I would advise the Deputy that I cannot comment on the details of the case covered by the question as the particular public service pension scheme involved has not been specified. However, I would note in that regard that while I have administrative responsibility for the Civil Service Pension Schemes, I exercise a central policy/authorisation role in relation to all other public service pension schemes.

I will comment on the general point raised by the Deputy.

Public servants who retired from March 2012 onwards had the FEMPI (No. 2) Act 2009 pay reductions reflected in the salary rates that were used to calculate their pension benefits.
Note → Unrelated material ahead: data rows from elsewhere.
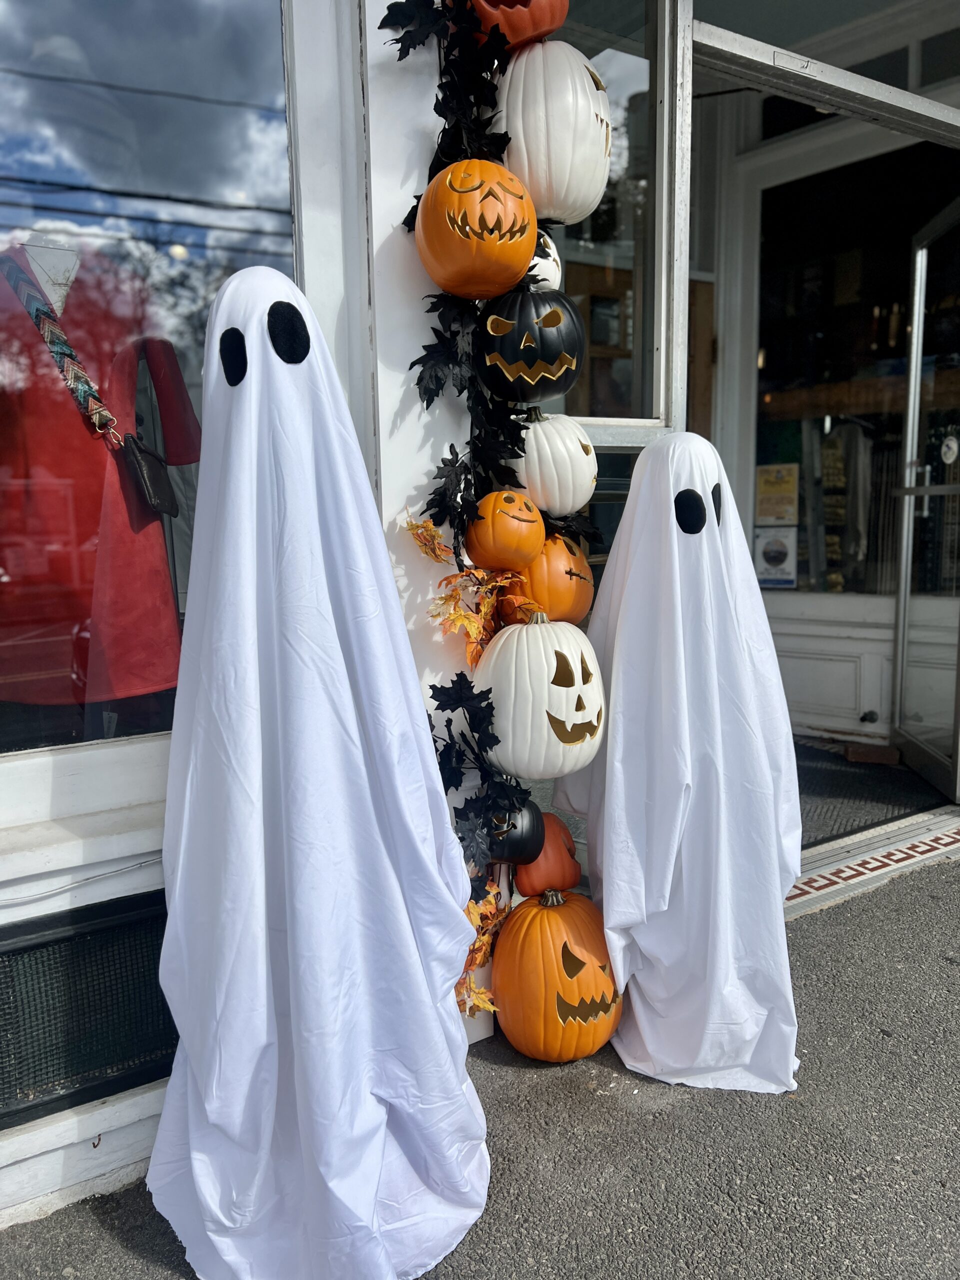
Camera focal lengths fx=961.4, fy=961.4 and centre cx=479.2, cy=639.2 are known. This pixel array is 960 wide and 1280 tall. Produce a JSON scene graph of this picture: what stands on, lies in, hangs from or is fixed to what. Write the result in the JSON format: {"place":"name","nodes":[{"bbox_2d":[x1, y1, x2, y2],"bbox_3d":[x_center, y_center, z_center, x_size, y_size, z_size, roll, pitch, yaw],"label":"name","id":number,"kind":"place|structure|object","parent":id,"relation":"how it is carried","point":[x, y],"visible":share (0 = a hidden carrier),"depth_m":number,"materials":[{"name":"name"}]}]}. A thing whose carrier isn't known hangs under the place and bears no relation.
{"place":"outdoors","nodes":[
{"label":"outdoors","id":0,"kind":"place"},
{"bbox_2d":[0,844,959,1277],"label":"asphalt pavement","id":1,"kind":"structure","parent":0,"point":[821,929],"materials":[{"name":"grey asphalt"}]},
{"bbox_2d":[148,257,491,1279],"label":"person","id":2,"kind":"object","parent":1,"relation":"on","point":[375,1168],"visible":0.98,"depth_m":1.66},
{"bbox_2d":[491,887,623,1061],"bbox_3d":[0.194,0.803,2.365,0.331,0.394,0.371,0,8,7],"label":"pumpkin","id":3,"kind":"object","parent":1,"relation":"on","point":[512,937],"visible":0.96,"depth_m":2.25,"materials":[{"name":"orange plastic"}]},
{"bbox_2d":[556,431,800,1093],"bbox_3d":[0.472,0.253,2.304,0.595,1.476,0.692,-6,9,-36],"label":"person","id":4,"kind":"object","parent":1,"relation":"on","point":[660,447],"visible":0.97,"depth_m":2.18},
{"bbox_2d":[781,806,959,920],"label":"door threshold","id":5,"kind":"object","parent":1,"relation":"on","point":[818,883],"visible":0.54,"depth_m":3.39,"materials":[{"name":"white tile"}]},
{"bbox_2d":[1,3,959,1259],"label":"storefront wall","id":6,"kind":"structure","parent":0,"point":[6,864],"depth_m":2.19,"materials":[{"name":"white paint"}]},
{"bbox_2d":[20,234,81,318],"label":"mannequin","id":7,"kind":"object","parent":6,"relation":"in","point":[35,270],"visible":0.39,"depth_m":2.27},
{"bbox_2d":[0,240,199,729],"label":"red dress","id":8,"kind":"object","parent":7,"relation":"on","point":[80,428],"visible":0.85,"depth_m":2.13,"materials":[{"name":"red fabric"}]},
{"bbox_2d":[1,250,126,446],"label":"bag strap","id":9,"kind":"object","parent":8,"relation":"on","point":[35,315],"visible":0.97,"depth_m":2.13,"materials":[{"name":"multicoloured fabric"}]},
{"bbox_2d":[119,430,179,519],"bbox_3d":[-0.746,-0.376,2.179,0.095,0.175,0.212,-1,7,1],"label":"handbag","id":10,"kind":"object","parent":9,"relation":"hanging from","point":[138,458],"visible":0.93,"depth_m":2.15,"materials":[{"name":"black leather"}]},
{"bbox_2d":[0,889,176,1133],"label":"vent grille","id":11,"kind":"object","parent":6,"relation":"in","point":[27,961],"visible":0.84,"depth_m":1.84,"materials":[{"name":"black metal"}]},
{"bbox_2d":[0,0,308,770],"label":"shop window","id":12,"kind":"structure","parent":6,"relation":"in","point":[14,98],"depth_m":1.92,"materials":[{"name":"clear glass"}]},
{"bbox_2d":[378,0,604,1006],"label":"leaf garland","id":13,"kind":"object","parent":6,"relation":"attached to","point":[423,547],"visible":0.49,"depth_m":2.07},
{"bbox_2d":[404,516,452,566],"bbox_3d":[-0.106,-0.211,2.039,0.107,0.124,0.133,4,9,29],"label":"leaf","id":14,"kind":"object","parent":13,"relation":"attached to","point":[428,525],"visible":0.89,"depth_m":2.03,"materials":[{"name":"orange fabric"}]},
{"bbox_2d":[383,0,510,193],"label":"leaf garland","id":15,"kind":"object","parent":13,"relation":"attached to","point":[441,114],"visible":0.79,"depth_m":1.92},
{"bbox_2d":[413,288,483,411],"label":"leaf garland","id":16,"kind":"object","parent":13,"relation":"attached to","point":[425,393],"visible":0.89,"depth_m":2.00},
{"bbox_2d":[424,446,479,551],"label":"leaf","id":17,"kind":"object","parent":13,"relation":"attached to","point":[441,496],"visible":0.95,"depth_m":2.04,"materials":[{"name":"black fabric"}]},
{"bbox_2d":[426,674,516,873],"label":"leaf garland","id":18,"kind":"object","parent":13,"relation":"attached to","point":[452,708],"visible":0.89,"depth_m":2.11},
{"bbox_2d":[416,158,537,301],"bbox_3d":[-0.008,-0.852,1.999,0.263,0.294,0.281,0,8,9],"label":"pumpkin","id":19,"kind":"object","parent":13,"relation":"attached to","point":[520,267],"visible":0.99,"depth_m":1.91,"materials":[{"name":"orange plastic"}]},
{"bbox_2d":[432,565,523,668],"bbox_3d":[-0.002,-0.054,2.121,0.185,0.235,0.254,4,9,33],"label":"leaf","id":20,"kind":"object","parent":13,"relation":"attached to","point":[481,635],"visible":0.86,"depth_m":2.10,"materials":[{"name":"orange fabric"}]},
{"bbox_2d":[454,869,511,1017],"bbox_3d":[-0.002,0.685,2.205,0.219,0.310,0.201,-6,9,-36],"label":"leaf garland","id":21,"kind":"object","parent":13,"relation":"attached to","point":[481,990],"visible":0.47,"depth_m":2.19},
{"bbox_2d":[466,488,544,572],"bbox_3d":[0.054,-0.247,2.174,0.178,0.192,0.192,2,8,20],"label":"orange pumpkin","id":22,"kind":"object","parent":13,"relation":"attached to","point":[539,531],"visible":0.99,"depth_m":2.11,"materials":[{"name":"orange plastic"}]},
{"bbox_2d":[485,794,543,866],"bbox_3d":[0.058,0.449,2.313,0.194,0.191,0.218,2,8,20],"label":"black pumpkin","id":23,"kind":"object","parent":13,"relation":"attached to","point":[520,843],"visible":0.68,"depth_m":2.25,"materials":[{"name":"black plastic"}]},
{"bbox_2d":[470,0,571,48],"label":"pumpkin","id":24,"kind":"object","parent":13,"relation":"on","point":[544,25],"visible":0.81,"depth_m":2.01,"materials":[{"name":"orange plastic"}]},
{"bbox_2d":[475,287,584,403],"bbox_3d":[0.108,-0.666,2.163,0.252,0.276,0.270,2,8,18],"label":"pumpkin","id":25,"kind":"object","parent":13,"relation":"attached to","point":[515,358],"visible":0.99,"depth_m":2.08,"materials":[{"name":"black plastic"}]},
{"bbox_2d":[474,614,606,779],"bbox_3d":[0.138,0.116,2.269,0.341,0.390,0.375,3,8,26],"label":"white pumpkin","id":26,"kind":"object","parent":13,"relation":"hanging from","point":[494,654],"visible":0.99,"depth_m":2.13,"materials":[{"name":"white plastic"}]},
{"bbox_2d":[527,225,562,292],"bbox_3d":[0.094,-0.868,2.230,0.194,0.229,0.222,1,8,16],"label":"white pumpkin","id":27,"kind":"object","parent":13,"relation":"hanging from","point":[549,264],"visible":0.35,"depth_m":2.18,"materials":[{"name":"white plastic"}]},
{"bbox_2d":[498,534,593,626],"bbox_3d":[0.154,-0.146,2.340,0.241,0.248,0.264,2,8,22],"label":"orange pumpkin","id":28,"kind":"object","parent":13,"relation":"in","point":[549,598],"visible":0.77,"depth_m":2.25,"materials":[{"name":"orange plastic"}]},
{"bbox_2d":[514,811,580,898],"bbox_3d":[0.154,0.550,2.483,0.199,0.224,0.220,2,8,20],"label":"pumpkin","id":29,"kind":"object","parent":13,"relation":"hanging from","point":[557,861],"visible":0.83,"depth_m":2.41,"materials":[{"name":"orange plastic"}]},
{"bbox_2d":[493,35,612,227],"bbox_3d":[0.142,-1.094,2.111,0.304,0.406,0.302,-6,9,-36],"label":"white pumpkin","id":30,"kind":"object","parent":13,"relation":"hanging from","point":[515,71],"visible":0.9,"depth_m":1.99,"materials":[{"name":"white plastic"}]},
{"bbox_2d":[512,409,598,515],"bbox_3d":[0.158,-0.429,2.298,0.245,0.268,0.255,4,9,30],"label":"white pumpkin","id":31,"kind":"object","parent":13,"relation":"hanging from","point":[578,461],"visible":0.9,"depth_m":2.20,"materials":[{"name":"white plastic"}]},
{"bbox_2d":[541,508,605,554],"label":"leaf","id":32,"kind":"object","parent":13,"relation":"attached to","point":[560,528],"visible":0.57,"depth_m":2.37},
{"bbox_2d":[516,0,684,439],"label":"window","id":33,"kind":"structure","parent":6,"relation":"in","point":[631,79],"depth_m":2.55,"materials":[{"name":"clear glass"}]},
{"bbox_2d":[683,16,959,143],"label":"transom window","id":34,"kind":"structure","parent":6,"relation":"attached to","point":[829,103],"depth_m":2.83,"materials":[{"name":"silver metal"}]},
{"bbox_2d":[752,149,959,590],"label":"shop window","id":35,"kind":"structure","parent":6,"relation":"in","point":[876,584],"depth_m":4.94,"materials":[{"name":"glass"}]},
{"bbox_2d":[754,525,797,587],"bbox_3d":[1.538,-0.435,5.000,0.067,0.318,0.219,-6,9,-36],"label":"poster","id":36,"kind":"object","parent":35,"relation":"attached to","point":[781,560],"visible":0.94,"depth_m":4.99,"materials":[{"name":"white paper"}]},
{"bbox_2d":[755,462,799,526],"bbox_3d":[1.585,-0.763,5.120,0.307,0.335,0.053,5,9,35],"label":"poster","id":37,"kind":"object","parent":35,"relation":"attached to","point":[771,512],"visible":0.97,"depth_m":5.11,"materials":[{"name":"yellow paper"}]},
{"bbox_2d":[791,736,945,843],"bbox_3d":[1.414,0.660,4.294,1.291,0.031,1.080,-6,9,-36],"label":"doormat","id":38,"kind":"object","parent":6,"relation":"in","point":[858,775],"visible":0.39,"depth_m":4.17,"materials":[{"name":"carpet"}]},
{"bbox_2d":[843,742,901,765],"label":"brick","id":39,"kind":"object","parent":38,"relation":"on","point":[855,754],"visible":0.95,"depth_m":4.67,"materials":[{"name":"brown brick"}]},
{"bbox_2d":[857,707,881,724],"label":"door stop","id":40,"kind":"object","parent":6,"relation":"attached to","point":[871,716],"visible":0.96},
{"bbox_2d":[890,197,959,804],"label":"glass door","id":41,"kind":"structure","parent":6,"relation":"in","point":[916,324],"depth_m":4.15,"materials":[{"name":"clear glass"}]},
{"bbox_2d":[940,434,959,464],"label":"round sticker","id":42,"kind":"object","parent":41,"relation":"attached to","point":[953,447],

However, in accordance with the protection known as the second 'grace period', they did not have the FEMPI 2013 reductions (imposed on 1 July 2013 on public servants on annual remuneration above €65,000) so reflected, even if those reductions were imposed on their salaries while serving. Accordingly, for a public servant who retired after implementation of the FEMPI 2013 pay reductions (assuming he or she was affected by those reductions), his or her retirement pension and lump sum were calculated not on the basis of the lower salary rates in payment to serving employees at the date of his or her retirement but on the salary rates in payment on 1 January 2010.

Section 6.2 of the Public Service Stability Agreement 2018 - 2020 (PSSA) committed the Government to adopting an equitable approach to various public service pensioner cohorts differentiated by date of retirement, in the context of the resumption of pay parity for the duration of the PSSA.

Thus, for public servants retiring from 1 March 2012 onwards, to the extent that they retired on FEMPI reduced salaries when compared with public servants who retired from the same grade/payscale point before that date, they will receive, for the duration of the PSSA, pension increases in line with the pay increases due to their peers currently in employment.

In accordance with normal public service pension arrangements, retirement lump sums are calculated on the rates of salary that a public servant is in receipt of at time of retirement (with the exception of the 'grace period' protection I have described above). There is no provision to review historical retirement lump sum payments in the context of the unwinding of FEMPI.